After my return from teaching at a patchwork and quilting festival in Gramado, Brasil, last September, I posted about the experience including what I did on my free days there . Looking through some photos this morning reminded me that I should have followed up and posted more of the pics I took of things in the very impressive museum of rock samples and fossils that I enjoyed so much. Mike would have loved this museum, but because he’d been unwell and wasn’t able to travel as we’d planned, I was in Gramado on my own.

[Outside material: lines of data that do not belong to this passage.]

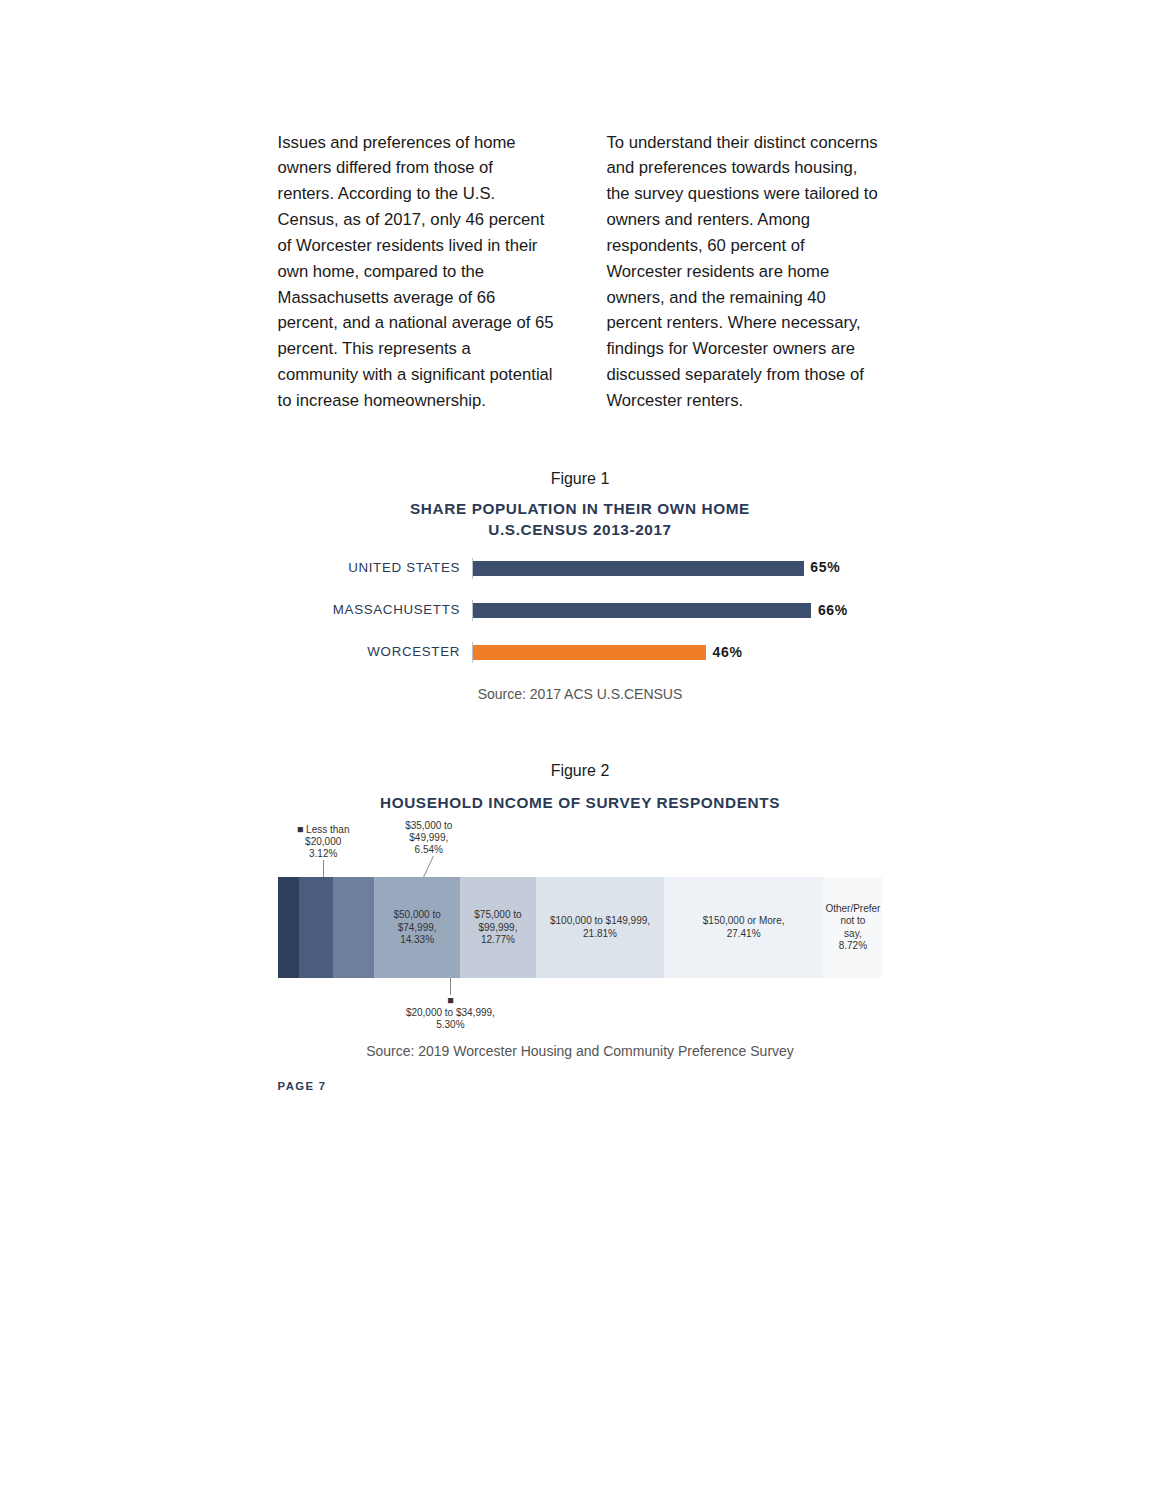Issues and preferences of home owners differed from those of renters. According to the U.S. Census, as of 2017, only 46 percent of Worcester residents lived in their own home, compared to the Massachusetts average of 66 percent, and a national average of 65 percent. This represents a community with a significant potential to increase homeownership.
To understand their distinct concerns and preferences towards housing, the survey questions were tailored to owners and renters. Among respondents, 60 percent of Worcester residents are home owners, and the remaining 40 percent renters. Where necessary, findings for Worcester owners are discussed separately from those of Worcester renters.
Figure 1
SHARE POPULATION IN THEIR OWN HOME
U.S.CENSUS 2013-2017
UNITED STATES
65%
MASSACHUSETTS
66%
WORCESTER
46%
Source: 2017 ACS U.S.CENSUS
Figure 2
HOUSEHOLD INCOME OF SURVEY RESPONDENTS
■ Less than
$20,000
3.12%
$35,000 to
$49,999,
6.54%
$50,000 to $74,999,
14.33%
$75,000 to $99,999,
12.77%
$100,000 to $149,999,
21.81%
$150,000 or More,
27.41%
Other/Prefer not to
say,
8.72%
■
$20,000 to $34,999,
5.30%
Source: 2019 Worcester Housing and Community Preference Survey
PAGE 7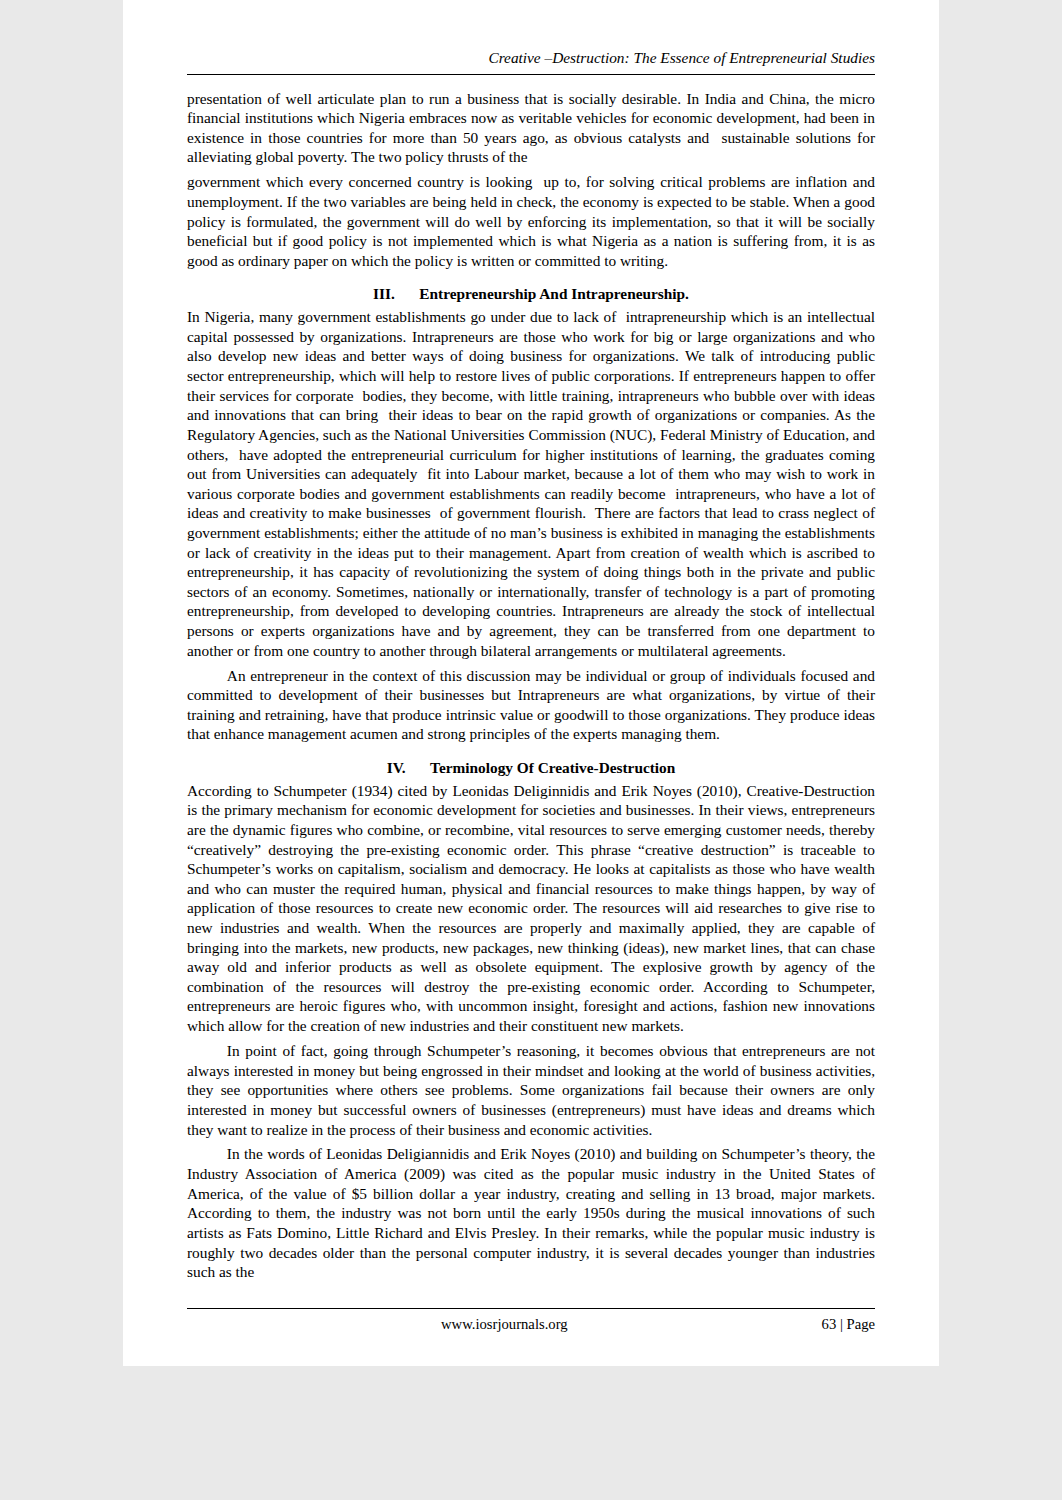Creative –Destruction: The Essence of Entrepreneurial Studies
presentation of well articulate plan to run a business that is socially desirable. In India and China, the micro financial institutions which Nigeria embraces now as veritable vehicles for economic development, had been in existence in those countries for more than 50 years ago, as obvious catalysts and sustainable solutions for alleviating global poverty. The two policy thrusts of the
government which every concerned country is looking up to, for solving critical problems are inflation and unemployment. If the two variables are being held in check, the economy is expected to be stable. When a good policy is formulated, the government will do well by enforcing its implementation, so that it will be socially beneficial but if good policy is not implemented which is what Nigeria as a nation is suffering from, it is as good as ordinary paper on which the policy is written or committed to writing.
III. Entrepreneurship And Intrapreneurship.
In Nigeria, many government establishments go under due to lack of intrapreneurship which is an intellectual capital possessed by organizations. Intrapreneurs are those who work for big or large organizations and who also develop new ideas and better ways of doing business for organizations. We talk of introducing public sector entrepreneurship, which will help to restore lives of public corporations. If entrepreneurs happen to offer their services for corporate bodies, they become, with little training, intrapreneurs who bubble over with ideas and innovations that can bring their ideas to bear on the rapid growth of organizations or companies. As the Regulatory Agencies, such as the National Universities Commission (NUC), Federal Ministry of Education, and others, have adopted the entrepreneurial curriculum for higher institutions of learning, the graduates coming out from Universities can adequately fit into Labour market, because a lot of them who may wish to work in various corporate bodies and government establishments can readily become intrapreneurs, who have a lot of ideas and creativity to make businesses of government flourish. There are factors that lead to crass neglect of government establishments; either the attitude of no man’s business is exhibited in managing the establishments or lack of creativity in the ideas put to their management. Apart from creation of wealth which is ascribed to entrepreneurship, it has capacity of revolutionizing the system of doing things both in the private and public sectors of an economy. Sometimes, nationally or internationally, transfer of technology is a part of promoting entrepreneurship, from developed to developing countries. Intrapreneurs are already the stock of intellectual persons or experts organizations have and by agreement, they can be transferred from one department to another or from one country to another through bilateral arrangements or multilateral agreements.
An entrepreneur in the context of this discussion may be individual or group of individuals focused and committed to development of their businesses but Intrapreneurs are what organizations, by virtue of their training and retraining, have that produce intrinsic value or goodwill to those organizations. They produce ideas that enhance management acumen and strong principles of the experts managing them.
IV. Terminology Of Creative-Destruction
According to Schumpeter (1934) cited by Leonidas Deliginnidis and Erik Noyes (2010), Creative-Destruction is the primary mechanism for economic development for societies and businesses. In their views, entrepreneurs are the dynamic figures who combine, or recombine, vital resources to serve emerging customer needs, thereby “creatively” destroying the pre-existing economic order. This phrase “creative destruction” is traceable to Schumpeter’s works on capitalism, socialism and democracy. He looks at capitalists as those who have wealth and who can muster the required human, physical and financial resources to make things happen, by way of application of those resources to create new economic order. The resources will aid researches to give rise to new industries and wealth. When the resources are properly and maximally applied, they are capable of bringing into the markets, new products, new packages, new thinking (ideas), new market lines, that can chase away old and inferior products as well as obsolete equipment. The explosive growth by agency of the combination of the resources will destroy the pre-existing economic order. According to Schumpeter, entrepreneurs are heroic figures who, with uncommon insight, foresight and actions, fashion new innovations which allow for the creation of new industries and their constituent new markets.
In point of fact, going through Schumpeter’s reasoning, it becomes obvious that entrepreneurs are not always interested in money but being engrossed in their mindset and looking at the world of business activities, they see opportunities where others see problems. Some organizations fail because their owners are only interested in money but successful owners of businesses (entrepreneurs) must have ideas and dreams which they want to realize in the process of their business and economic activities.
In the words of Leonidas Deligiannidis and Erik Noyes (2010) and building on Schumpeter’s theory, the Industry Association of America (2009) was cited as the popular music industry in the United States of America, of the value of $5 billion dollar a year industry, creating and selling in 13 broad, major markets. According to them, the industry was not born until the early 1950s during the musical innovations of such artists as Fats Domino, Little Richard and Elvis Presley. In their remarks, while the popular music industry is roughly two decades older than the personal computer industry, it is several decades younger than industries such as the
www.iosrjournals.org 63 | Page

There were just a few people in the museum that morning, and one of the english-speaking docents accompanied me around the displays, and she was very interesting, eventually realising from my comments that some of those minerals were like old friends you might say, with which I’ve become very familiar during my long marriage to an exploration geologist with specialised interest in such things 🙂
The first collage includes a pretty fancy geode, and since the best amethysts do come from northern Uruguay up around Artigas on the border with Brasil in the far north west, it was possibly mined in Uruguay. The trilobytes are familiar to me too, but the others I don’t know, but I’d have photographed them because of their beauty. The group of colour tipped crystals looks floral, and the texture of the photo in the lower left corner looks somehow organic, rather like dead grass or a close up of kuba cloth?
This next photo is of some pretty impressive items in the gift shop – these are fabricated from very thin slices of rock collaged and assembled into sheets, which are lit from behind to enhance the striped rock. We don’t have room in our lounge or entry way, which is why I didn’t have one of the black and gold ones shipped back to Montevideo 🙂 I love them.